- Exercise aim -
Within the listing below, please show every line carrying the string "Member".

^^^^^^^^^^^^^^^^

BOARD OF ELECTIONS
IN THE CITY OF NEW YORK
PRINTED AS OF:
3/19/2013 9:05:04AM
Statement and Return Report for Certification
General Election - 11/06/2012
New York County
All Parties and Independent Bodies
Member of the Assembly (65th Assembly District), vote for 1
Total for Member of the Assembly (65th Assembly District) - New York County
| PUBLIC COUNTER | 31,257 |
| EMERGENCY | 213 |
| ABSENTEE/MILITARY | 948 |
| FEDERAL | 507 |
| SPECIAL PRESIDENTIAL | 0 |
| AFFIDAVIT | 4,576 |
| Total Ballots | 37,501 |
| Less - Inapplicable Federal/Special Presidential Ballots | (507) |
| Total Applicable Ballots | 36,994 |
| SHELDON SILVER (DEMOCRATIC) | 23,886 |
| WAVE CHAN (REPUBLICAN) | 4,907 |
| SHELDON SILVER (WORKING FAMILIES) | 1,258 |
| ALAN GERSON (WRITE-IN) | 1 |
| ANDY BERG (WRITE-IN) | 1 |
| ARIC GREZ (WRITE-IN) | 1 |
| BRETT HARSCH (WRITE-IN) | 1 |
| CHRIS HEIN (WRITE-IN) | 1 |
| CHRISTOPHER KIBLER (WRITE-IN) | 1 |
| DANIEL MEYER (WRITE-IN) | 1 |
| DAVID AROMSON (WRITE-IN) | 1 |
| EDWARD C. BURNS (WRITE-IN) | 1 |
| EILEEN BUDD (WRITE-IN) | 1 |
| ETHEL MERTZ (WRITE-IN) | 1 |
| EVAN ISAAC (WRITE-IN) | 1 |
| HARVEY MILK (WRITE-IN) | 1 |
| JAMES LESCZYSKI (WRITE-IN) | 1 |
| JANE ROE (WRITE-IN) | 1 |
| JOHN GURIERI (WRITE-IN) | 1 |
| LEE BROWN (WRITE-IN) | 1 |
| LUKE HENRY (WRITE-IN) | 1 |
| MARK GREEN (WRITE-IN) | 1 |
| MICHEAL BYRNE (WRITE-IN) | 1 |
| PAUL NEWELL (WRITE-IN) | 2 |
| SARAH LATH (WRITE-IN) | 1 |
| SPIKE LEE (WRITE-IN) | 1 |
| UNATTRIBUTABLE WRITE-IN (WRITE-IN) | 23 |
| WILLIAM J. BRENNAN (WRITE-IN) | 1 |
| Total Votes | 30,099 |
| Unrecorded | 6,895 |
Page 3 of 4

^^^^^^^^^^^^^^^^

- Solved problem -
Member of the Assembly (65th Assembly District), vote for 1
Total for Member of the Assembly (65th Assembly District) - New York County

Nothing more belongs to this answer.